On Jan 31, just one day before a dovish Powell presser sent stocks surging higher in what to this date remains the biggest short squeeze in a decade, boosted by a historic 0DTE buying frenzy, the “Big Short” Michael Burry tweeted one word: “sell.”
Then, when stocks spiked higher, Burry promptly deleted not just the tweet but his entire account, only to reactivate it one week later for yet another sarcastic tweet, suggesting that this time was no different than the dot com crisis (the tweet has also since been deleted).
In retrospect, it may have been a little bit different after all because with just hours left to the end of the first quarter, Burry again flipped, and informed his audience – with one of his patented self-destructing tweets – that he was “wrong to say sell“…
…. which incidentally is something we predicted just two weeks prior when days after the SVB failure when the Fed panicked and injected $400 billion in reserves into the system, we warned that the “chase begins” just as stocks were about to ramp higher, not lower as so many expected would be the obvious, logical outcome to the biggest financial crisis since Lehman.
Chase begins pic.twitter.com/DLPt5w8DG4
— zerohedge (@zerohedge) March 17, 2023
In any case, fast forward to today some 45 days after the end of the quarter – better known as 13F filing time – when we found out just why Burry was “wrong to say sell”: according to his latest SEC filing, his Scion Capital was busy buying stocks in Q1. In fact, at $106 million in notional value of his disclosed positions, this was Burry’s biggest buying spree in years.
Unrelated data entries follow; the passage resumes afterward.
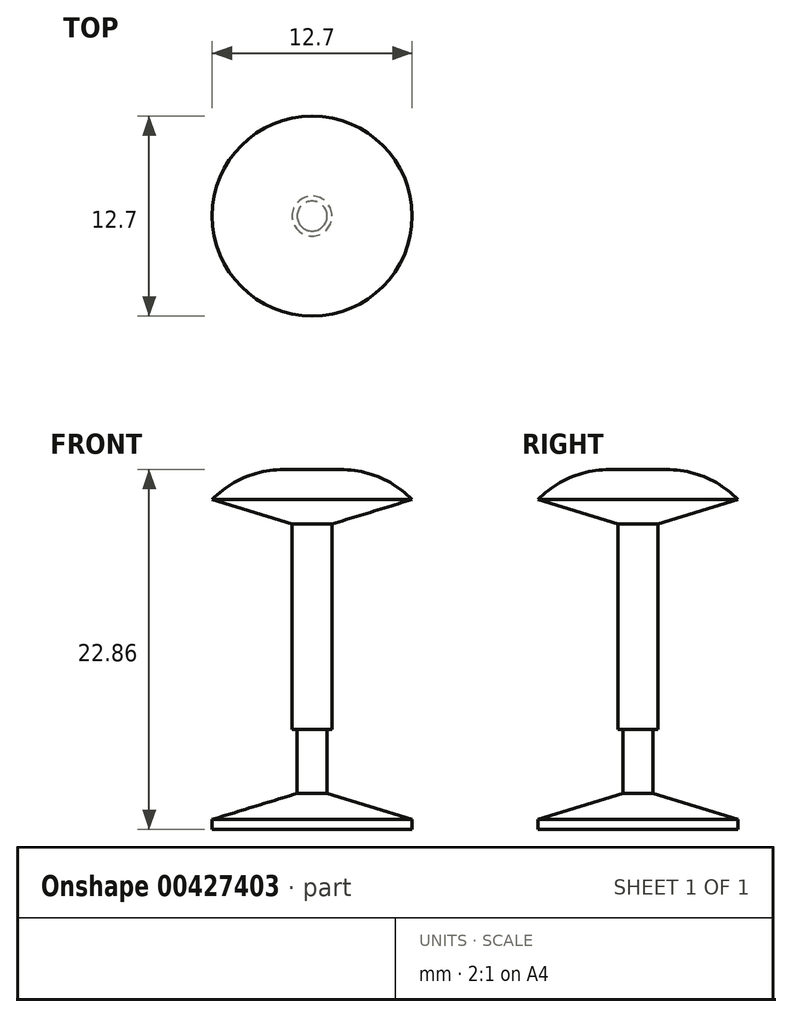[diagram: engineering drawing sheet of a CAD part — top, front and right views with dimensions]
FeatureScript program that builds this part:
annotation { "Feature Type Name" : "Feature", "Feature Type Description" : "" }
export const myFeature = defineFeature(function(context is Context, id is Id, definition is map)
    precondition{}
    {
        {
            var Q0;
            Q0=qCreatedBy(makeId("Top.planeOp"),FACE);
            var sketch = newSketch(context, id + "F0", { "sketchPlane" : qUnion([Q0])});
            skCircle(sketch, "E0", {"center": v(0, 0) * mm, "radius": 6.35 * mm});
            skSolve(sketch);
        }
        {
            var Q0;
            Q0 = qSketchRegion(id + "F0", true);
            extrude(context, id + "F1", {"entities" : qUnion([Q0]), "depth" : 2.54 * mm});
        }
        {
            var Q0;
            Q0=makeQuery(id+"F1.opExtrude","CAP_FACE",FACE,{"disambiguationData":[OSD([sQuery(id+"F0.wireOp",EDGE,"E0")])],"isStart":false});
            var sketch = newSketch(context, id + "F2", { "sketchPlane" : qUnion([Q0])});
            skCircle(sketch, "E1", {"center": v(0, 0) * mm, "radius": 0.95 * mm});
            skSolve(sketch);
        }
        {
            var Q0;
            Q0 = qSketchRegion(id + "F2", true);
            extrude(context, id + "F3", {"entities" : qUnion([Q0]), "operationType" : NewBodyOperationType.ADD, "depth" : 3.8 * mm});
        }
        {
            var Q0;
            Q0=makeQuery(id+"F3.opExtrude","CAP_FACE",FACE,{"disambiguationData":[OSD([sQuery(id+"F2.wireOp",EDGE,"E1")])],"isStart":false});
            var sketch = newSketch(context, id + "F4", { "sketchPlane" : qUnion([Q0])});
            skCircle(sketch, "E2", {"center": v(0, 0) * mm, "radius": 1.27 * mm});
            skSolve(sketch);
        }
        {
            var Q0;
            Q0 = qSketchRegion(id + "F4", true);
            extrude(context, id + "F5", {"entities" : qUnion([Q0]), "operationType" : NewBodyOperationType.ADD, "depth" : 12.7 * mm});
        }
        {
            var Q0;
            Q0=makeQuery(id+"F5.opExtrude","CAP_FACE",FACE,{"disambiguationData":[OSD([sQuery(id+"F4.wireOp",EDGE,"E2")])],"isStart":false});
            var sketch = newSketch(context, id + "F6", { "sketchPlane" : qUnion([Q0])});
            skCircle(sketch, "E3", {"center": v(0, 0) * mm, "radius": 6.35 * mm});
            skSolve(sketch);
        }
        {
            var Q0;
            Q0 = qSketchRegion(id + "F6", true);
            extrude(context, id + "F7", {"entities" : qUnion([Q0]), "operationType" : NewBodyOperationType.ADD, "depth" : 3.8 * mm});
        }
        {
            var Q0;
            Q0=makeQuery(id+"F1.opExtrude","CAP_EDGE",EDGE,{"disambiguationData":[OSD([sQuery(id+"F0.wireOp",EDGE,"E0")])],"isStart":false});
            chamfer(context, id + "F8", {"entities" : qUnion([Q0]), "chamferType" : ChamferType.OFFSET_ANGLE, "width" : 1.9 * mm, "oppositeDirection" : true, "angle" : 73 * degree, "tangentPropagation" : true});
        }
        {
            var Q0;
            Q0=makeQuery(id+"F7.opExtrude","CAP_EDGE",EDGE,{"disambiguationData":[OSD([sQuery(id+"F6.wireOp",EDGE,"E3")])],"isStart":true});
            chamfer(context, id + "F9", {"entities" : qUnion([Q0]), "chamferType" : ChamferType.OFFSET_ANGLE, "width" : 1.9 * mm, "oppositeDirection" : false, "angle" : 73 * degree, "tangentPropagation" : true});
        }
        {
            var Q0;
            Q0=makeQuery(id+"F7.opExtrude","CAP_EDGE",EDGE,{"disambiguationData":[OSD([sQuery(id+"F6.wireOp",EDGE,"E3")])],"isStart":false});
            fillet(context, id + "F10", {"entities" : qUnion([Q0]), "radius" : 6.35 * mm, "tangentPropagation" : true, "allowEdgeOverflow" : false});
        }
    });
Looking at Scion’s latest 13F reveals that once again Burry liquidated the rest of his legacy 2022 holdings, dumping his entire stake in companies like Black Knight, Wolverine World Wide, MGM Resorts and Qurate; he also trimmed his formerly largest holding, private prison operator GEO group, and reallocated the proceeds in three ways
- Adding to his Chinese exposure, making JD.com and Alibaba his top stocks (a move which appears to have been driven by the Q4 momentum and which has since fizzled, leading to substantial losses in Chinese names).
- Launching a handful of new positions in energy names such as Coterra, NOV and Devon
- Most notably, a third – or seven of the fund’s total 21 positions – were financial names, and with the exception of Wells, they were mostly distressed, regional, small banks and/or credit card companies, such as CapitalOne, Western Alliance, Pacwest, First Republic, and Huntington Bancshares.
Unfortunately for Burry, one of those banks is already a doughnut which means that unless he promptly sold out of his FRC stake, Burry is down some $2 million on this particular bank. As for the others, they may yet bounce but so far they have not. Meanwhile, as we showed yesterday, as long as QT continues, so will the deposit drain which is mostly hitting small and regional banks, and will inevitably lead to many more failures…
… unless the Fed suddenly decides it has unleashed enough bank sector destruction and reverses, cutting rates and restarting QE. Point being Burry appears to have enough of being called the “big short” and in this particular twist of the liquidity cycle is positioning himself to be the next “big long.”